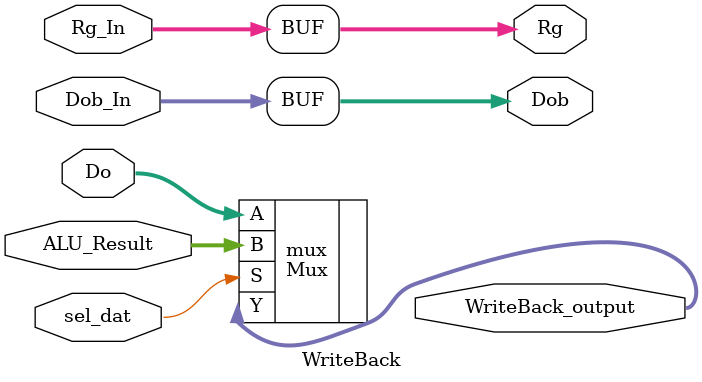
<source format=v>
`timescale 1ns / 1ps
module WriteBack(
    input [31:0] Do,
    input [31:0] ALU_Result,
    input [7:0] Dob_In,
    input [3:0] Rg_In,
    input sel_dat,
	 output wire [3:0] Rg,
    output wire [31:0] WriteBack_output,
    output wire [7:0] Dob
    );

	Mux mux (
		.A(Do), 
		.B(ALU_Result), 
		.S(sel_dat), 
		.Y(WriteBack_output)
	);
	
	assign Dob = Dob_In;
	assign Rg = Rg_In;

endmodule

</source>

○ ○ ○ ○ ○

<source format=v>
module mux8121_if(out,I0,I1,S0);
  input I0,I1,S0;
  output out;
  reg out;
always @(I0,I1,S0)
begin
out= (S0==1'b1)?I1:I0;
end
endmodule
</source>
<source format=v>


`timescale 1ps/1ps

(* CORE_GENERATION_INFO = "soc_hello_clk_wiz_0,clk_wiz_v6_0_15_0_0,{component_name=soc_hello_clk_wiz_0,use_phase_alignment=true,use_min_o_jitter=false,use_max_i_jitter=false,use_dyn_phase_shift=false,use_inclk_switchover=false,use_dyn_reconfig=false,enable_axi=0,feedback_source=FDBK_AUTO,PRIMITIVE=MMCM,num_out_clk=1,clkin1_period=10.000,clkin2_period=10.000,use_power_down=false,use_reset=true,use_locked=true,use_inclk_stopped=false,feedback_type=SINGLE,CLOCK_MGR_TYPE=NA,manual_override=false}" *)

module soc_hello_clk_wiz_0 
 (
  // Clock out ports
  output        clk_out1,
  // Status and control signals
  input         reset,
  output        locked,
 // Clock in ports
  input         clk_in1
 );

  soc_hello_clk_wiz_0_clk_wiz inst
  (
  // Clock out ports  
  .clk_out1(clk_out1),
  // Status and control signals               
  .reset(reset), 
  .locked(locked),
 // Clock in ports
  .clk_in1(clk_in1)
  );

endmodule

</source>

○ ○ ○ ○ ○

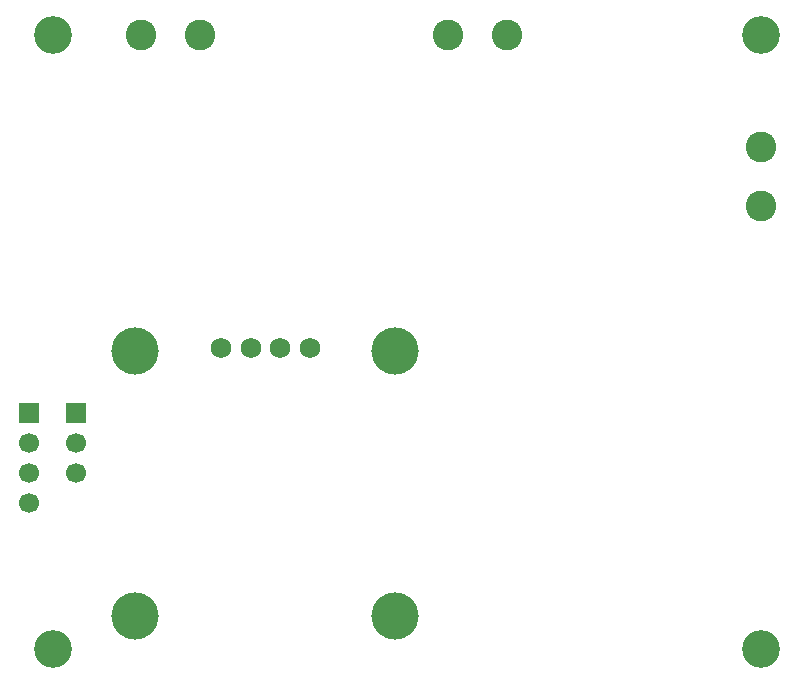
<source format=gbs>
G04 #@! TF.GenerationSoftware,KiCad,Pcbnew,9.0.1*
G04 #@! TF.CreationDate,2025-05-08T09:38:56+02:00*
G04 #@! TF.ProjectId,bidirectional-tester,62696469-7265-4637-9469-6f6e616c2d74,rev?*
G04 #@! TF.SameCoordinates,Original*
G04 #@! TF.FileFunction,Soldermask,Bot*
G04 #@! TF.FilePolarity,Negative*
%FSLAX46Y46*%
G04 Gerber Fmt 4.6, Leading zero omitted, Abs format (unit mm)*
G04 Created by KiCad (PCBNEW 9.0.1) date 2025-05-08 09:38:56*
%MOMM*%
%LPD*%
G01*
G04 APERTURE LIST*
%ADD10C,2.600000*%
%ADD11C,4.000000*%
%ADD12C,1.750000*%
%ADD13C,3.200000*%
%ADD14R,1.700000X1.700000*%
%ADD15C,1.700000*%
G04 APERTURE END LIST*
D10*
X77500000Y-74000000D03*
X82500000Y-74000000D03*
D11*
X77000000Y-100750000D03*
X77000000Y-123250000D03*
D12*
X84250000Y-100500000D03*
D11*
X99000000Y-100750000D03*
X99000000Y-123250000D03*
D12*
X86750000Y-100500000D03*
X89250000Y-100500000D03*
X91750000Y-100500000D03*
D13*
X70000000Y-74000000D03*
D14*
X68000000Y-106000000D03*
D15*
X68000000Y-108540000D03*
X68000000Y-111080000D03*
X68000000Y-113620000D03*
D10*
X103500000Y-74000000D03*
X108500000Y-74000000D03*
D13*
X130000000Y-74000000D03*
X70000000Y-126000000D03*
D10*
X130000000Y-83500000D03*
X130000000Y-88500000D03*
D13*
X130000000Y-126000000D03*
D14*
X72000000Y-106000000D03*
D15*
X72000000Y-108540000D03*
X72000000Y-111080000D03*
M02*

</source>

○ ○ ○ ○ ○

* [WHAT YOU SHOULD DO]:
Search the records for lines holding the word "Status", then copy each line you find.

* [EXERCISE OUTPUT]:
  // Status and control signals
  // Status and control signals               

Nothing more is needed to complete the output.